What the exercise asks: Please copy out the lines of the listing without any changes, beginning at the line that contains "Vamos direto ao" and stopping after the line that contains "você pode fazer?**".

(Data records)
%%

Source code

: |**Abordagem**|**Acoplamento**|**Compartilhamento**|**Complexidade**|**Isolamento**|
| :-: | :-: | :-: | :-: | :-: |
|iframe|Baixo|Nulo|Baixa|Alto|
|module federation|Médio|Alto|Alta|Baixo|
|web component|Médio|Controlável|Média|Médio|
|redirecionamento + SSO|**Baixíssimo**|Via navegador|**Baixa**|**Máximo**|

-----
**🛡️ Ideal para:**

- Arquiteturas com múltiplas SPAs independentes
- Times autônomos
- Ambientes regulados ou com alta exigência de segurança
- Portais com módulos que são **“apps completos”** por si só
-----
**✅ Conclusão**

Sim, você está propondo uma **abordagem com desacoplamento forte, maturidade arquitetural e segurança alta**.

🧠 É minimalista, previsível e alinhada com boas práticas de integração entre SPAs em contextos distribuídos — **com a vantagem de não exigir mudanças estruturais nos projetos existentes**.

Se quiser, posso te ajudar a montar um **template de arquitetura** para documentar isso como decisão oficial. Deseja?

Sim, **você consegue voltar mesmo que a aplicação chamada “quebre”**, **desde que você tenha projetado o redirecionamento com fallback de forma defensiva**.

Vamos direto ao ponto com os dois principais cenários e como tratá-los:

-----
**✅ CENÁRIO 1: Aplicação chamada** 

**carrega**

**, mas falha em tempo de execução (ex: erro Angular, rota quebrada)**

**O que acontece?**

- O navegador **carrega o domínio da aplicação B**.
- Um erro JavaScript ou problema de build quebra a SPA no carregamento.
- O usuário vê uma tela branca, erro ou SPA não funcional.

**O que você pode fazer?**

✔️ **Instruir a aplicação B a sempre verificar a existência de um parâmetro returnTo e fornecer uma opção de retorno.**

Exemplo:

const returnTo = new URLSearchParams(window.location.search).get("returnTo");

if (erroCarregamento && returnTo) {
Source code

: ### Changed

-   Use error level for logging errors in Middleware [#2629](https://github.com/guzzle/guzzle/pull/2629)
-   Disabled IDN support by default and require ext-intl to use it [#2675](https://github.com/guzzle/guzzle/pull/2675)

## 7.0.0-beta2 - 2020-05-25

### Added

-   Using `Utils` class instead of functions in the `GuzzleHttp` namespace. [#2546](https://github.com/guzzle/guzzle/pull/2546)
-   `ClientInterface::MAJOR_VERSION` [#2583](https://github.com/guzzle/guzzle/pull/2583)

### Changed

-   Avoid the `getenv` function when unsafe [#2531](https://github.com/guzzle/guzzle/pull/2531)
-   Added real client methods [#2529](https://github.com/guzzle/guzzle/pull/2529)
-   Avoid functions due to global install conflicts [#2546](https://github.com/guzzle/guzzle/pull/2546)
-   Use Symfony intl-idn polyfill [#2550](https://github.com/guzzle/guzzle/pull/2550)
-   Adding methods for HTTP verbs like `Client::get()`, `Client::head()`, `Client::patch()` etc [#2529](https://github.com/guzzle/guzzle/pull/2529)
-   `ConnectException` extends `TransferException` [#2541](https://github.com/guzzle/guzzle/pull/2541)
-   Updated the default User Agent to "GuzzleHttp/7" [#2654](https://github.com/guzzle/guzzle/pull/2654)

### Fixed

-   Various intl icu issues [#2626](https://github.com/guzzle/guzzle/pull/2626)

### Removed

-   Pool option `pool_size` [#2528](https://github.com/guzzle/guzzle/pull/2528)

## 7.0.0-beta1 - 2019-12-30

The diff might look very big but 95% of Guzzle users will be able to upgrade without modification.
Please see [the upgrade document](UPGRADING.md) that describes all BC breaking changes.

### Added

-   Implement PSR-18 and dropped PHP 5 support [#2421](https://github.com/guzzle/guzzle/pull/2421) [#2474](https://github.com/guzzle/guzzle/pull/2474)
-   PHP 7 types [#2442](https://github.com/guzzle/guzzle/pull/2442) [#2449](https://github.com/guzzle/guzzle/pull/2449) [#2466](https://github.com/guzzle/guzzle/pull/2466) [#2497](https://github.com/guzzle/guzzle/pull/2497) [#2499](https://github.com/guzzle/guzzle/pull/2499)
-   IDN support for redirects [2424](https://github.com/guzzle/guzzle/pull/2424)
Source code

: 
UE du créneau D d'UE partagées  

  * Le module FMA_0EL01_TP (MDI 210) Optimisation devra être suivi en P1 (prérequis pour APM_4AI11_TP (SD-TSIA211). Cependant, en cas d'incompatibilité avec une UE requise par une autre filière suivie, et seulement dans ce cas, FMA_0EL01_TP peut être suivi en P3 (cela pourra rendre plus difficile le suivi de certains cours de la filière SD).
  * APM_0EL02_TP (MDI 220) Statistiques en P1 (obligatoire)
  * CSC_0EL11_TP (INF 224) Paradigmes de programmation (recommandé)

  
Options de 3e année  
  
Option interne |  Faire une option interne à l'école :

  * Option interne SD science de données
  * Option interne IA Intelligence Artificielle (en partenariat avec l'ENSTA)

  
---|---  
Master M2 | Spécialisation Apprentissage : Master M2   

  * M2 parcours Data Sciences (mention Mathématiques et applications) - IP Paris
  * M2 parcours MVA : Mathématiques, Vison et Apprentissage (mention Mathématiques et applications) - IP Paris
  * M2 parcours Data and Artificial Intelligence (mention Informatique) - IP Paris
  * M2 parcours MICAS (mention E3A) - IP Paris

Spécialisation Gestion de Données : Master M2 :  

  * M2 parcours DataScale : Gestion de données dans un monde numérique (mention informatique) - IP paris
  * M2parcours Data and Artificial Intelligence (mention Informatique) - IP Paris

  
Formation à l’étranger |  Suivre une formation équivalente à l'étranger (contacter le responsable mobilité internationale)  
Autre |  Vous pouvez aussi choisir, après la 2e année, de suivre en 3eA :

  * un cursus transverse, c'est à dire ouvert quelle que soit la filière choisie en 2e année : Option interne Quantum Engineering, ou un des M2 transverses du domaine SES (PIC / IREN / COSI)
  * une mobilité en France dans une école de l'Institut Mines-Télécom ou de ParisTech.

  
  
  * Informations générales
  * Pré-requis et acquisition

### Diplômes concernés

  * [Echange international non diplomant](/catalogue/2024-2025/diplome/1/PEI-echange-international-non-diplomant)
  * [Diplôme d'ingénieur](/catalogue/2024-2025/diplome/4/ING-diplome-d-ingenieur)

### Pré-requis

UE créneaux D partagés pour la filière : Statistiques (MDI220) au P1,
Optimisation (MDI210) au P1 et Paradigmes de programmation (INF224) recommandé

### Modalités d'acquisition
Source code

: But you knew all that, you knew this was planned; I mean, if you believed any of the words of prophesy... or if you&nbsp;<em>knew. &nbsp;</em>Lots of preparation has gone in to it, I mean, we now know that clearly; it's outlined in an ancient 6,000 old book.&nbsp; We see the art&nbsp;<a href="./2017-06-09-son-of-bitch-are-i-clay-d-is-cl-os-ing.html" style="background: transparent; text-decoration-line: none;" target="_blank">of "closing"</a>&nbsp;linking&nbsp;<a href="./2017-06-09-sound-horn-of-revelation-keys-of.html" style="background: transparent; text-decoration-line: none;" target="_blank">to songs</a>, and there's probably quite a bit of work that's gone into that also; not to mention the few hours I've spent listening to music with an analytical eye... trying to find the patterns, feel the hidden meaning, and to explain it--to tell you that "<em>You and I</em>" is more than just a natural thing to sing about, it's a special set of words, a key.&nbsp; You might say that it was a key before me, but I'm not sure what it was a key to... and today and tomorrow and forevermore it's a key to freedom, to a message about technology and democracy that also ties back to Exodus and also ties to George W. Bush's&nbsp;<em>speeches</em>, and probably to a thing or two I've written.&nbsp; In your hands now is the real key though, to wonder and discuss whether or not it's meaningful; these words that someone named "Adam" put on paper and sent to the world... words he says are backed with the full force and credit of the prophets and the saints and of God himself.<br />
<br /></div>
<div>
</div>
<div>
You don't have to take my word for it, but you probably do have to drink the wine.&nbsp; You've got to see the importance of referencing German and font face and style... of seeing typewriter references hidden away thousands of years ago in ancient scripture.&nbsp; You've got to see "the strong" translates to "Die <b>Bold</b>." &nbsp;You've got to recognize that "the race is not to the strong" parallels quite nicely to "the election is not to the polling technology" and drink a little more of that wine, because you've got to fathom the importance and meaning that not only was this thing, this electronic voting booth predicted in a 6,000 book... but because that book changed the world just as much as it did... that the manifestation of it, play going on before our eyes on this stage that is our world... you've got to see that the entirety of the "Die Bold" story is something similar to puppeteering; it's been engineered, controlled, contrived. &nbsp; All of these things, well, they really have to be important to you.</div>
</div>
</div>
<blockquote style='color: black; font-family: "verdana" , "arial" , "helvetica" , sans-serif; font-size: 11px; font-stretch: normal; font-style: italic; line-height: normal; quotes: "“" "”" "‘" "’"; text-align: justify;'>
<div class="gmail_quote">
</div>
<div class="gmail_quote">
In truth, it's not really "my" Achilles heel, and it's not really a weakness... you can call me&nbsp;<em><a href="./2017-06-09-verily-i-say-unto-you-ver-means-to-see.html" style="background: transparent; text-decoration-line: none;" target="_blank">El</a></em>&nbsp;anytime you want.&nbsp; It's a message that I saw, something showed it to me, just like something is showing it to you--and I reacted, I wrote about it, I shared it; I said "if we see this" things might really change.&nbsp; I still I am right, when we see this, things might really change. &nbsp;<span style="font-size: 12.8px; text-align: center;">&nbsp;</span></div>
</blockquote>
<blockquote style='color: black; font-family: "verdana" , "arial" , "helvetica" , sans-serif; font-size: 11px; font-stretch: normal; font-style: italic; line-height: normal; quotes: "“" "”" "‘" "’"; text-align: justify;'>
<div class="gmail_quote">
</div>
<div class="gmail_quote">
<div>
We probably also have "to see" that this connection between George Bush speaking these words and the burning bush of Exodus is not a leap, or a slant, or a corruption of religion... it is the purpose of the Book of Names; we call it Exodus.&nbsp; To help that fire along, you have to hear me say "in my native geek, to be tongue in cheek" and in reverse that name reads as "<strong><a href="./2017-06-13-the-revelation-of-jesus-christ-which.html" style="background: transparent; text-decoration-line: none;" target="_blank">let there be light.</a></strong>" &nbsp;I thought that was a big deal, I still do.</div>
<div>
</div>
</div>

%%

Result of the task:
Vamos direto ao ponto com os dois principais cenários e como tratá-los:

-----
**✅ CENÁRIO 1: Aplicação chamada** 

**carrega**

**, mas falha em tempo de execução (ex: erro Angular, rota quebrada)**

**O que acontece?**

- O navegador **carrega o domínio da aplicação B**.
- Um erro JavaScript ou problema de build quebra a SPA no carregamento.
- O usuário vê uma tela branca, erro ou SPA não funcional.

**O que você pode fazer?**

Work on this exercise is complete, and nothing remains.